A Recruiter’s View Of Berlin

Want to build a team in Berlin? Here’s what you can expect from the labour market.

In 1891, struggling with the German language the author Mark Twain wrote “I don’t believe there is anything in the whole earth that you can’t learn in Berlin except the German language.” Had he lived there today, Twain would have had an easier time. “For business, in the digital scene, English is the most important language,” says Christian Lepsien, who co-founded recruitment firm artevie in Berlin in 2014. Of course, a good grasp of the German language will help when it comes to carrying out administrative tasks, as Lepsien points out “This is not Luxembourg”. Nevertheless, the fact that English is a lingua franca in Berlin is an asset for startups wishing to hire talent. 

Berlin’s golden days are over

Lepsien’s recruitment consultancy helps SMEs and startups solve the challenge of hiring IT and digital talent. “The demand for IT and tech-related skills is growing because every business is becoming more and more IT-driven, no matter what industry is at the end,” Lepsien says.

Talent was easier to source at the start of the Berlin boom cycle around 2007, when space was readily available and life was cheap. “People come from everywhere: from Israel, Greece, Asia, America and Berlin successively became this place that we all know now,” says Lepsien, adding: “For companies in Berlin, it impacted access to talent, on the one hand, because more [digital] talent came, this talent was attracted by the possibilities for a good job […] and on the other hand it became harder for smaller, family-owned local companies to attract talents [e.g.
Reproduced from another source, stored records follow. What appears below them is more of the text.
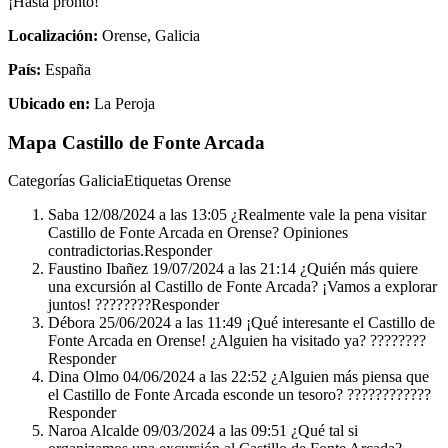
¡Hasta pronto!
Localización:
Orense, Galicia
País:
España
Ubicado en:
La Peroja
Mapa Castillo de Fonte Arcada
Categorías GaliciaEtiquetas Orense
Saba 12/08/2024 a las 13:05 ¿Realmente vale la pena visitar
Castillo de Fonte Arcada en Orense? Opiniones
contradictorias.Responder
Faustino Ibañez 19/07/2024 a las 21:14 ¿Quién más quiere
una excursión al Castillo de Fonte Arcada? ¡Vamos a explorar
juntos! ????????️Responder
Débora 25/06/2024 a las 11:49 ¡Qué interesante el Castillo de
Fonte Arcada en Orense! ¿Alguien ha visitado ya? ????????
Responder
Dina Olmo 04/06/2024 a las 22:52 ¿Alguien más piensa que
el Castillo de Fonte Arcada esconde un tesoro? ????????????
Responder
Naroa Alcalde 09/03/2024 a las 09:51 ¿Qué tal si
IT People] in increasing competition and also cope with the rise of salaries.”

Photo by Daniel Frese: https://www.pexels.com/photo/man-in-black-crew-neck-t-shirt-walking-near-building-574177/

Be ready to pay high salaries

Since 2007, the cost of living has exploded and over the last decade, house prices doubled, fuelled by the VC-funded hiring sprees of scaleups. And while there is a large talent pool in the German capital (Dealroom estimates there are 73,000 people working in startups and 200,000 students), salary expectations have risen substantially. A lower entry level developer job that would have commanded €40-€50k in the past, today garners up to 25% more because of strong competition. “Salaries increased strongly in the past years in the IT/digital scene, in particular in specialised (tech.) areas of expertise that many companies (and business models) demand. I would say today there is no real cost advantage going to Berlin in order to get the best (tech) talents for a “lower” price compared to other locations or markets,” says Lepsien.

Nevertheless, Berlin’s mature startup scene hosts a substantial talent pool with expertise in e-commerce, e-education, e-banking and e-health, which can be accessed by joining the network and being “clever and smart”. What is more, in some areas, the cost of living is still lower than that of Luxembourg.

“The competition in the central Berlin area for digital talent is very high, so companies need to adapt their recruiting strategies”

Christian Lepsien, artevie founder

Recruitment strategies

One of Lepsien’s approaches is to expand the local search grid to the greater region, to avoid employers having to pay relocation costs and face the disruption of a relocation that might not pan out. 

“The competition in the central Berlin area for digital talent is very high, so companies need to adapt their recruiting strategies. For example, some companies attract people from the greater Berlin area with very flexible working models. For instance, people come 4-5 days per month to the office in Berlin and work mainly remotely. That way they are able to attract interesting people, sometimes even with lower salaries and have a better chance of success,” says Christian Lepsien.

Photo by Ilkauri Scheer: https://www.pexels.com/photo/cityscape-of-berlin-14425185/

Artevie also challenges the type of talent an employer wants in Berlin, in order to get the best value for their money. For example, would hiring a salesperson make sense in such an expensive city?

The firm also helps companies to be attractive to talent by working on their branding and company culture. Here, he warns, however, that having a nice office and table football is not enough.

His parting advice: “If you want to open in Berlin, be aware that it’s also a competitive labour market in digital/IT/tech scene and you need to have a competitive recruiting strategy. If you have this strategy, I think that Berlin is a super interesting market for digital business models. Maybe one of the best in Germany.”